What the task asks :: Within the data that follows, set down exactly the lines from the one containing "EMPLEADOS, Honda Group: 100000 -> 197039" through the one containing "EMPLEADOS, Tata Motors: 140000 -> 81811", both ends included.

The records ::
- - -
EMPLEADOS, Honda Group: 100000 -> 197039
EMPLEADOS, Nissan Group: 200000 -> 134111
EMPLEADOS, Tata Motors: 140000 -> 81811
- - -
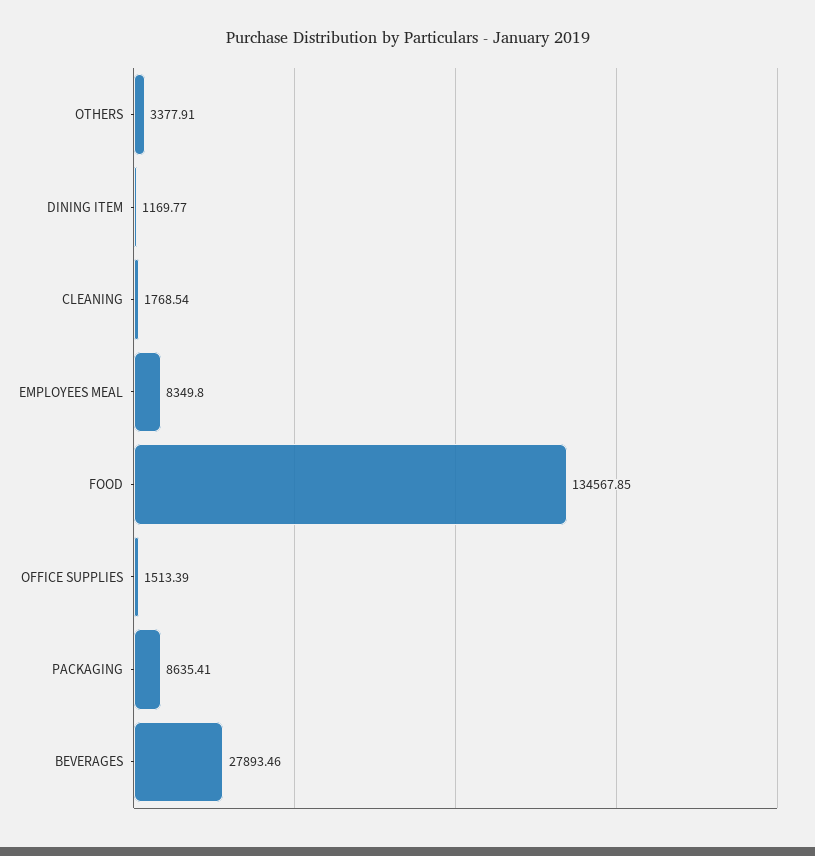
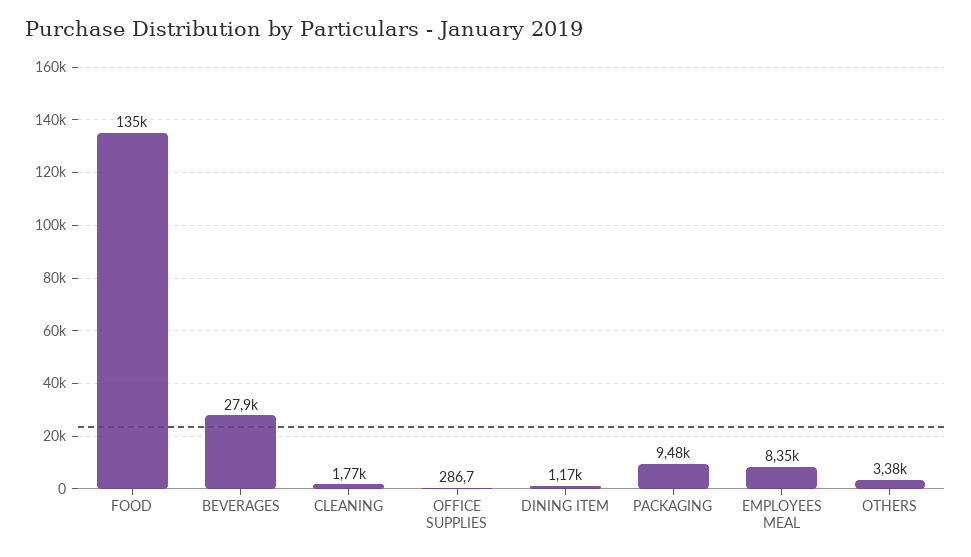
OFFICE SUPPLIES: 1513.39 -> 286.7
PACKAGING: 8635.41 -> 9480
- - -
Your solution ::
EMPLEADOS, Honda Group: 100000 -> 197039
EMPLEADOS, Nissan Group: 200000 -> 134111
EMPLEADOS, Tata Motors: 140000 -> 81811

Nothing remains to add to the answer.